David S. Cowan, Bath-on-the-Hudson, N. Y., writes:

"About a year ago I fitted up a house in Albany with water throughout the house. There was a 40-gallon boiler placed in the kitchen connected to range. About a month ago I placed a boiler range in the laundry, which was on the floor below. The idea was to use the laundry range during the summer. Connections were made to the ends of supplies over laundry tubs for laundrv boiler, and a stop-cock was Placed on the hot-water supply from laundry tubs, because when the laundry range was not in use and kitchen range was, cold water came through the laundry boiler and chilled the hot water over tubs unless this stop-cock was closed.

Trouble With A Kitchen And Laundry Boiler System 328

"The trouble now is that when laundry range is in use they draw hot water from the cold-water cock over the kitchen sink. I find that the hot water circulates through the hot-water pipe into kitchen boiler, and thence through the boiler tube into cold-water pipe and over sink. What I propose to do is to place a check valve on the cold-water pipe over the kitchen boiler to keep the hot water from entering the cold-water pipe. I would like to know if that would remedy the trouble, and also if this is the proper way to connect the laundry boiler. If not, please let me know what is."

[In the accompanying sketch a represents the cold supply to upper boiler A; b, the cold supply to tubs and lower boiler B; R, range for upper, and R1 range for lower boiler; /, supply to bathroom; g, hot water supply to tubs in laundry; and w w are the points where connections were made to the ends of supply pipes over the laundry tubs for the laundry boiler.
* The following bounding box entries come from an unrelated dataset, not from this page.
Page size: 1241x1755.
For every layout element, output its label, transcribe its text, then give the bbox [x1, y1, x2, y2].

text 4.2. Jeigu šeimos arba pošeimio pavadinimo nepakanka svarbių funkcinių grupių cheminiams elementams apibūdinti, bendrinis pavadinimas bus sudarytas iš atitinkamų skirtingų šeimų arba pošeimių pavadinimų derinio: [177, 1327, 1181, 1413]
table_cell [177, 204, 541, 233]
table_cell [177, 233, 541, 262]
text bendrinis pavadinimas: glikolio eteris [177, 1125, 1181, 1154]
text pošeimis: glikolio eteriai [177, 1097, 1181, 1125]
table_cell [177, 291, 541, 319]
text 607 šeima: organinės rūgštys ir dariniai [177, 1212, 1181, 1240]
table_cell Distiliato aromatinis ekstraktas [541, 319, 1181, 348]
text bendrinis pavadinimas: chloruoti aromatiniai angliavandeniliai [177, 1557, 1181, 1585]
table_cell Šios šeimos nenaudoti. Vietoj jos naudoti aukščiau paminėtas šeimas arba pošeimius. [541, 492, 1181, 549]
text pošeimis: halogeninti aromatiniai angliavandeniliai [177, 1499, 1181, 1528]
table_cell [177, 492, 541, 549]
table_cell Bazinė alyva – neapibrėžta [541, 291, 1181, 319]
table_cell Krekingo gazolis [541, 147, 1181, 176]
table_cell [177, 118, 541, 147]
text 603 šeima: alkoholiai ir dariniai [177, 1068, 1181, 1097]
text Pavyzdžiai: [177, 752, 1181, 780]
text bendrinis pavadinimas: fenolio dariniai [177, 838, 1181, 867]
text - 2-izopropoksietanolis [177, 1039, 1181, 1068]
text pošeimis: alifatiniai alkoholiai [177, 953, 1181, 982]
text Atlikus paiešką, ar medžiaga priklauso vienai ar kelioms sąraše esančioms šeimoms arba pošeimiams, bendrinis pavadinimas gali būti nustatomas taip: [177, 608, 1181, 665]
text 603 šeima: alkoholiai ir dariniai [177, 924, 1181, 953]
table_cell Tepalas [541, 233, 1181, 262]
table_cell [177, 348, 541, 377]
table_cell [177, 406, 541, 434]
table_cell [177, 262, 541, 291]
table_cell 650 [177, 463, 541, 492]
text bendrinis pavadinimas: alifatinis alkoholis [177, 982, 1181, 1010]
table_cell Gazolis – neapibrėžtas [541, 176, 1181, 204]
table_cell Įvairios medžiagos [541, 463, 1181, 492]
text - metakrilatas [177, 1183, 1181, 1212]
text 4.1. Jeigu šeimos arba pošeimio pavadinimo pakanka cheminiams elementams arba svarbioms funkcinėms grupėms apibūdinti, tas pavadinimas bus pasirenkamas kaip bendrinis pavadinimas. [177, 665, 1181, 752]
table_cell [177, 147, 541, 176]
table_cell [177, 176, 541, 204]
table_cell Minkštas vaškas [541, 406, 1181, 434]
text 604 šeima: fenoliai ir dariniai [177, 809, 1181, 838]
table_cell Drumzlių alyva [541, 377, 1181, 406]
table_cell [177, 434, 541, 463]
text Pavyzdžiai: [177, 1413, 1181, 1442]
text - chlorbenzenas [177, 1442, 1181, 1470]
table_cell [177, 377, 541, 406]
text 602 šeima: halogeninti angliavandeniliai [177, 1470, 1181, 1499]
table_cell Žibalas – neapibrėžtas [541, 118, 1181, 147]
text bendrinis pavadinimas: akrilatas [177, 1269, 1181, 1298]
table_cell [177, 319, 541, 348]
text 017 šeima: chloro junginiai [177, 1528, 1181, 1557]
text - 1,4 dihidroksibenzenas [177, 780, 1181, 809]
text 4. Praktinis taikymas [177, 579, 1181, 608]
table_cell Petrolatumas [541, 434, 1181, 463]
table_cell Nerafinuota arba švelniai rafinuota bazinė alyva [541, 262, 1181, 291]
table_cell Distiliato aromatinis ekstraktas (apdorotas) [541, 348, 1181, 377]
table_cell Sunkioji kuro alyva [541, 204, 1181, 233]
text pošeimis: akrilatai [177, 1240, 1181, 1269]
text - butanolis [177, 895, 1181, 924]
If the apparatus was arranged with a circulating pipe, we should object to the use of the check valve at once, as it will undoubtedly offer resistance enough to spoil the circulation. The diagram shows no circulating pipe, and therefore we assume there is none, and think the check valve the readiest means of curing the trouble described in the letter. The cause of the trouble is undoubtedly that there is a better and stronger flow of cold water to the boiler in the laundry than there is to the boiler in the kitchen, and that when it is attempted to draw cold water at kitchen sink a large part of it is obtained by the way of the cold supply to the lower boiler; thence through hot-water pipe to upper boiler; thence through cold-water pipe to the sink. A partial stoppage in the cold-water supply to the upper sink and upper boiler will account for it, or a contracted or small supply pipe. There are. in our judgment, two methods of remedying the difficulty without the use of a check valve - namely, the removal of the supply pipe a and the joining of the supply pipe b, as shown by the arrow and dotted line c. The second method is to remove the supply pipe b, and the connection of the pipe a with the lower boiler, as shown by the dotted line d. We favor the second method proposed, however, as we are of the opinion the supply b is more ample and vigorous than the supply a, notwithstanding that they probably come from the same source.]